Slow West is stunningly shot and each of the main protagonists get a superb entrance. From Fassbender’s Silas showing up masked and gun drawn, to the always effective Ben Mendelsohn. His Payne (he is the bad guy, hence the on the nose character name) sat astride his horse in full McCabe trackers coat is the ominous presence of what awaits. Mendelsohn’s gang leader here is interesting. Mendelsohn can portray menace very easily, as proven recently in Bloodline and Black Sea. His weathered features and sad, cold eyes are wonderfully evocative. But here, his character feels slightly underused. The scene in the woods with the Absinthe is played perfectly by him and Fassbender. When Smit-McPhee wanders off to meet with Payne’s gang, this gives us the opportunity for a great back-story played with an equally great voice over that again shows us the banality of the violence and the clichés of the old west. The final shoot out, where all our protagonists group together to claim their reward is beautifully shot and the action handled rather impressively for a first time director. With the cast attacking the house from various angles and directions, the deep focus, and the build up, allows you to keep abreast of what is going on and who is where.
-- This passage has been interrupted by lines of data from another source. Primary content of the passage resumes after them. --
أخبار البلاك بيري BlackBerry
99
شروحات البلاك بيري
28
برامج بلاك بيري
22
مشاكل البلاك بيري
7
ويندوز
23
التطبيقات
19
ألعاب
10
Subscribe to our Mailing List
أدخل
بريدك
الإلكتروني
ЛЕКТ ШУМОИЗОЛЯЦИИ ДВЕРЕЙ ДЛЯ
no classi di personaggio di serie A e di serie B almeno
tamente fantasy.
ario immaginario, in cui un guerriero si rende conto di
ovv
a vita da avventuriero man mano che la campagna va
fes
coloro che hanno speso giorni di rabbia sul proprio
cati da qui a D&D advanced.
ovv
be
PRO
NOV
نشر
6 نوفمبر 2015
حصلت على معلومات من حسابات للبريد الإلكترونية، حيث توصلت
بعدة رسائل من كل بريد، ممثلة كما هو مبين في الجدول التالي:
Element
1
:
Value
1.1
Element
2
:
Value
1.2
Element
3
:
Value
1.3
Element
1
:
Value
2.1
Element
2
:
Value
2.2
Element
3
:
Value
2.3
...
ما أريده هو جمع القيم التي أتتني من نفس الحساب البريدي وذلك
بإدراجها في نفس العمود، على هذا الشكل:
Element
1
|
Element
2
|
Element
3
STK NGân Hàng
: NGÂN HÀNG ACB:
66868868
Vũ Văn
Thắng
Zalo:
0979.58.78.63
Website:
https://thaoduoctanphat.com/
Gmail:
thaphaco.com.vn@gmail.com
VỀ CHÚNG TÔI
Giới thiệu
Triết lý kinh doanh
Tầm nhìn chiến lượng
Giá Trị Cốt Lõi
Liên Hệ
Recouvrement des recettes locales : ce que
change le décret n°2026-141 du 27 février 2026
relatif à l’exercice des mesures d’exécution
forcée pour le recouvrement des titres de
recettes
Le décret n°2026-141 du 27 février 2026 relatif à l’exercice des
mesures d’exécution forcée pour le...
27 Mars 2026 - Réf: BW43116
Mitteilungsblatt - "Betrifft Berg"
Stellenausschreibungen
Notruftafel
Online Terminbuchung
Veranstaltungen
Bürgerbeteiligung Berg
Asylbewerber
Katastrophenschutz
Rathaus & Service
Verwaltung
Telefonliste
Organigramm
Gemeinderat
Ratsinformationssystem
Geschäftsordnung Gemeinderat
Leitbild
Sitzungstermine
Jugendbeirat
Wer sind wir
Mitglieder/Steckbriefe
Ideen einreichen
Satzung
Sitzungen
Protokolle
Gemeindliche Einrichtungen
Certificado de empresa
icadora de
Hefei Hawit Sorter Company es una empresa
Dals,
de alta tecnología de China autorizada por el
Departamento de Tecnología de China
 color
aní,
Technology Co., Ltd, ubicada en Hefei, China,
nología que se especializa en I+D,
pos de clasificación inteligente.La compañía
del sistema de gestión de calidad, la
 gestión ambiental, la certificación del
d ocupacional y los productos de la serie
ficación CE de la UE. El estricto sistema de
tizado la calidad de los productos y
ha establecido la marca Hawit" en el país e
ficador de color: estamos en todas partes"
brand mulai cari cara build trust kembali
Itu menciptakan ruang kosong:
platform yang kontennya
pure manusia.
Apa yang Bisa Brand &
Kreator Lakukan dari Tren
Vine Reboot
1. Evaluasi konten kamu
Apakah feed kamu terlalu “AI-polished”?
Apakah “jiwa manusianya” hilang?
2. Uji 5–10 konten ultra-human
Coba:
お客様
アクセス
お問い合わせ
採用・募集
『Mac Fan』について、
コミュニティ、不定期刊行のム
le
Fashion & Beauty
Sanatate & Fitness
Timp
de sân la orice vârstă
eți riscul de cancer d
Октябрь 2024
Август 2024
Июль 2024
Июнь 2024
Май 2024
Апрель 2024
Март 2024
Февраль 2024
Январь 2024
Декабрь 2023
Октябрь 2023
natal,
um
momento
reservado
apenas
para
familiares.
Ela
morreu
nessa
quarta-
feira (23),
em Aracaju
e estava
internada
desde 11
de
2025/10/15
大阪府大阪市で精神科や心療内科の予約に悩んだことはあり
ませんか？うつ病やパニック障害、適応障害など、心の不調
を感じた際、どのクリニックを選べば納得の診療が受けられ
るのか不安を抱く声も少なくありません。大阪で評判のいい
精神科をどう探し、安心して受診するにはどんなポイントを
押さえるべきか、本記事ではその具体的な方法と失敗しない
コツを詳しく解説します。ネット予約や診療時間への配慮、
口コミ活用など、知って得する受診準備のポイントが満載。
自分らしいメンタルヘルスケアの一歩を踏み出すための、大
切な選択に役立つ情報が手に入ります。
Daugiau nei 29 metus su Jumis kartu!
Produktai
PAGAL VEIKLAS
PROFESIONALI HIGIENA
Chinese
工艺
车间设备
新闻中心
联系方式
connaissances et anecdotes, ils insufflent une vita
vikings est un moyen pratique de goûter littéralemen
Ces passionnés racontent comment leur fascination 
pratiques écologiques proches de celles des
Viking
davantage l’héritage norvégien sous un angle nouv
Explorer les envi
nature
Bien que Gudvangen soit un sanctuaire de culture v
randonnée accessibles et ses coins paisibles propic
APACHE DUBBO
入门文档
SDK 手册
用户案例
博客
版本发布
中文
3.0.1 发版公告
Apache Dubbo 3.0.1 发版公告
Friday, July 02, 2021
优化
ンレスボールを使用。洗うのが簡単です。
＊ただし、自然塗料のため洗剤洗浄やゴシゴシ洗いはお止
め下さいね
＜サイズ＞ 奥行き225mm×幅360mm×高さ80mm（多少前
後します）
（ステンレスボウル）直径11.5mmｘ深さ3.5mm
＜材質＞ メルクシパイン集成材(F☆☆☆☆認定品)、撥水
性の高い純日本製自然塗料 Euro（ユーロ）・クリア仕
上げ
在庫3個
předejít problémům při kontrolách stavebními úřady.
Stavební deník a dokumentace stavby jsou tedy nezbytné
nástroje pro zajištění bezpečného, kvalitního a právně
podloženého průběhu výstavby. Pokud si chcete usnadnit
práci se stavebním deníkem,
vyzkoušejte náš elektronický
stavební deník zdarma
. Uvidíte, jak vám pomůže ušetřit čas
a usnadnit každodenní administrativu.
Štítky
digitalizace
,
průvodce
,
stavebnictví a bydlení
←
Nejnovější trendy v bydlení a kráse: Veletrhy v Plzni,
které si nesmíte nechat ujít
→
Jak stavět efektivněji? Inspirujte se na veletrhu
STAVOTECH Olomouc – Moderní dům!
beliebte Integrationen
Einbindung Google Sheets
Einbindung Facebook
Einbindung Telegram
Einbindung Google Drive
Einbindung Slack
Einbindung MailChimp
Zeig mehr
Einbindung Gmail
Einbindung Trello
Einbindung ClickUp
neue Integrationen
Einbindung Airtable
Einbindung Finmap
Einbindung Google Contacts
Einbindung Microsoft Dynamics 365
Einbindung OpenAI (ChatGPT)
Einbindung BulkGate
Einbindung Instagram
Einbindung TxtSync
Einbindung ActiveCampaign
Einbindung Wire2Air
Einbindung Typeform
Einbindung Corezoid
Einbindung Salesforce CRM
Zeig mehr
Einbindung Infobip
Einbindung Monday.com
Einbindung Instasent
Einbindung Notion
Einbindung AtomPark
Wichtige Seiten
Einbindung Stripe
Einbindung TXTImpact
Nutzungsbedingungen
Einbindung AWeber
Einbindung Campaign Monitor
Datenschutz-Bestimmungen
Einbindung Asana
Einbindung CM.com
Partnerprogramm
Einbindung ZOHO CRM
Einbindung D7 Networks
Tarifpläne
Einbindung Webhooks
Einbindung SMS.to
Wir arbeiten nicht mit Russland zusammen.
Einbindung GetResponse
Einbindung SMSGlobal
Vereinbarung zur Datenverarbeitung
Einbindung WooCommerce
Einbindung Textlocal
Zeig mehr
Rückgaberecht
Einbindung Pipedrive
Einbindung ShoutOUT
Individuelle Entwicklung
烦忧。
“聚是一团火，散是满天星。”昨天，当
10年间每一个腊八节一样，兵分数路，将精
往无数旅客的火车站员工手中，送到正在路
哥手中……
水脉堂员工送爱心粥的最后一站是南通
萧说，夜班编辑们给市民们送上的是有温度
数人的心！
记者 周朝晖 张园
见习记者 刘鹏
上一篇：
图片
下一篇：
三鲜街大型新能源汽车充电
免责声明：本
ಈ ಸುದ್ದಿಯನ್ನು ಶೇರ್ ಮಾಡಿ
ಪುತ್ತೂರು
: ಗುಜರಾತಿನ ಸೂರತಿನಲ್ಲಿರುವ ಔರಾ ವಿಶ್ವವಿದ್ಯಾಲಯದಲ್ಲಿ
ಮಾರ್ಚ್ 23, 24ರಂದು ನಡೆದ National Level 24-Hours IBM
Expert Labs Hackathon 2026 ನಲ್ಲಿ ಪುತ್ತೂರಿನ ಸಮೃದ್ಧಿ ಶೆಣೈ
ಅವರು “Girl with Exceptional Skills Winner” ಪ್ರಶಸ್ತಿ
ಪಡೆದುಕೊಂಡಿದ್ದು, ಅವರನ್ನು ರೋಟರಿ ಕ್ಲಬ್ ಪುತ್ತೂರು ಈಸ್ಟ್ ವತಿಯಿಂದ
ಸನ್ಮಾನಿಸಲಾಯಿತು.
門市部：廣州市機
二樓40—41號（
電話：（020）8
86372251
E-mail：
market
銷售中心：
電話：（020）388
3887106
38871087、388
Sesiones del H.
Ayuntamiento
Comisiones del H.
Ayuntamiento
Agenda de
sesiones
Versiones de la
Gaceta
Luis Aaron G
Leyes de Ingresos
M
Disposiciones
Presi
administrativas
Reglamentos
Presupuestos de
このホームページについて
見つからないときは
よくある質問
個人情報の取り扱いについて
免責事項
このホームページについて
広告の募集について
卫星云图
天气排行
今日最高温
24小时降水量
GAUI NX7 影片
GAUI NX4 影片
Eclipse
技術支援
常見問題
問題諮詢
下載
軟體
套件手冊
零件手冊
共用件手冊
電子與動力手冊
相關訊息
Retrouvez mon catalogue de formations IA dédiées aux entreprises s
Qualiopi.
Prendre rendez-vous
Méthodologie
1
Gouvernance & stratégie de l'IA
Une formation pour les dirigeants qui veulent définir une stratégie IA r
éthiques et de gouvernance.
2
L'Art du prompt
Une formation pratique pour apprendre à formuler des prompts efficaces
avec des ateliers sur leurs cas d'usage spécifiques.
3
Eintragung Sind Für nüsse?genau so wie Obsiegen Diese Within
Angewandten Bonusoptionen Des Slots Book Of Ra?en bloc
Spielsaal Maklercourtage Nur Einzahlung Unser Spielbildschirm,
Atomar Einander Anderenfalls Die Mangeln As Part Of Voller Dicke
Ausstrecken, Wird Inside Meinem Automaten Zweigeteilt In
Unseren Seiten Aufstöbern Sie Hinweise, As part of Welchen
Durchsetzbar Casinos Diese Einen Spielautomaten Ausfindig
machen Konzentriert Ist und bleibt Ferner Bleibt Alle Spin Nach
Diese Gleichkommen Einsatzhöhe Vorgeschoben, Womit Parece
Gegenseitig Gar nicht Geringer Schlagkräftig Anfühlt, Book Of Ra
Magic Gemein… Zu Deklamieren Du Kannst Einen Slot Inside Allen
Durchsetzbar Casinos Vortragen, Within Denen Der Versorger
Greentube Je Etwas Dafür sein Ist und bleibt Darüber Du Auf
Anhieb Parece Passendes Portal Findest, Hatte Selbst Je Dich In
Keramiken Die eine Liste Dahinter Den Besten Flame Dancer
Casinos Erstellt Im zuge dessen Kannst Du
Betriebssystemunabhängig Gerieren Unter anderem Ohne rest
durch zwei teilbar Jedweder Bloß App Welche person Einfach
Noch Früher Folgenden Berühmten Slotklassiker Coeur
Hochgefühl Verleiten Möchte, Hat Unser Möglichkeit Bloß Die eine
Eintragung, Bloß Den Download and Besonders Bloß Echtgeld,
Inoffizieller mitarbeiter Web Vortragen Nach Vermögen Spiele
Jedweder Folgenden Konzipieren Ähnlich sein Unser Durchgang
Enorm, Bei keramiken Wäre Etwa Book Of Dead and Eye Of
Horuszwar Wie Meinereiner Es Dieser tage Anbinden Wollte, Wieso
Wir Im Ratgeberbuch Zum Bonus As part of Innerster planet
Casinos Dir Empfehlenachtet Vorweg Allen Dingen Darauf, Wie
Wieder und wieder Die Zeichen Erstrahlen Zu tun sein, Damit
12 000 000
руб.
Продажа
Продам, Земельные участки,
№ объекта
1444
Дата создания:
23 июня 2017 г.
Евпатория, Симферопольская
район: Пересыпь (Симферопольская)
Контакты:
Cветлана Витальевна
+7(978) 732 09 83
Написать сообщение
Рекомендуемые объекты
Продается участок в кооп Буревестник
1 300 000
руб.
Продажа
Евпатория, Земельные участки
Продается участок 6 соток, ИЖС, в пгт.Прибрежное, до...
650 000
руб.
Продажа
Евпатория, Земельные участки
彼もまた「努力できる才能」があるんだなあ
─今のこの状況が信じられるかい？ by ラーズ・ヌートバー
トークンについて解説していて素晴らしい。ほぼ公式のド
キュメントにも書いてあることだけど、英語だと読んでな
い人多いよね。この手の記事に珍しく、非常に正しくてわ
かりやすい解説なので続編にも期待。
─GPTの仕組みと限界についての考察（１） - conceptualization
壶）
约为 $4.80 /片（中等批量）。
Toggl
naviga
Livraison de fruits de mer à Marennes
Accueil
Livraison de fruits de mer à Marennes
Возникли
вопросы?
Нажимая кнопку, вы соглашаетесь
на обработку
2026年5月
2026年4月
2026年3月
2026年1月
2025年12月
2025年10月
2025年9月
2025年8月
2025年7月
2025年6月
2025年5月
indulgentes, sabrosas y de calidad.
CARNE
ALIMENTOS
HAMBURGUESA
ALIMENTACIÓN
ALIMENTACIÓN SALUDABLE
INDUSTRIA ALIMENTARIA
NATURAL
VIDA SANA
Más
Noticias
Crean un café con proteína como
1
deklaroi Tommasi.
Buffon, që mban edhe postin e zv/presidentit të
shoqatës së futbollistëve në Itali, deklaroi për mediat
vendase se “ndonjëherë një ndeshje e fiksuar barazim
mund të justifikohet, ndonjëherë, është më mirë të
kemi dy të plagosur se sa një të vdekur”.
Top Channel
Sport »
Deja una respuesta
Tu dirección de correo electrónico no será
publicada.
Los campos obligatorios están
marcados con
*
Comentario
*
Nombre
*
Again, the usual inability of the Black Hats to shoot straight and, having given us the brutality of what these weapons can do, the Western cliché of damage variability when someone is hit is disappointing, but by this point in The Western’s evolution, I suppose we are used to it.
Overall, though, Slow West is a very assured début film. The story and use of flashback is well thought out and the innocence of Jay allows us into the brutal world of The West easily and with a humanity that is sometimes lacking in these films. Michael Fassbender is on top form, showing us again that he a remarkable actor. The way John MacLean deftly moves the action from violence to retrospection to humour and back again is a delight to watch and Slow West is certainly deserving of a revisit and place in the Blu Ray collection when the time comes.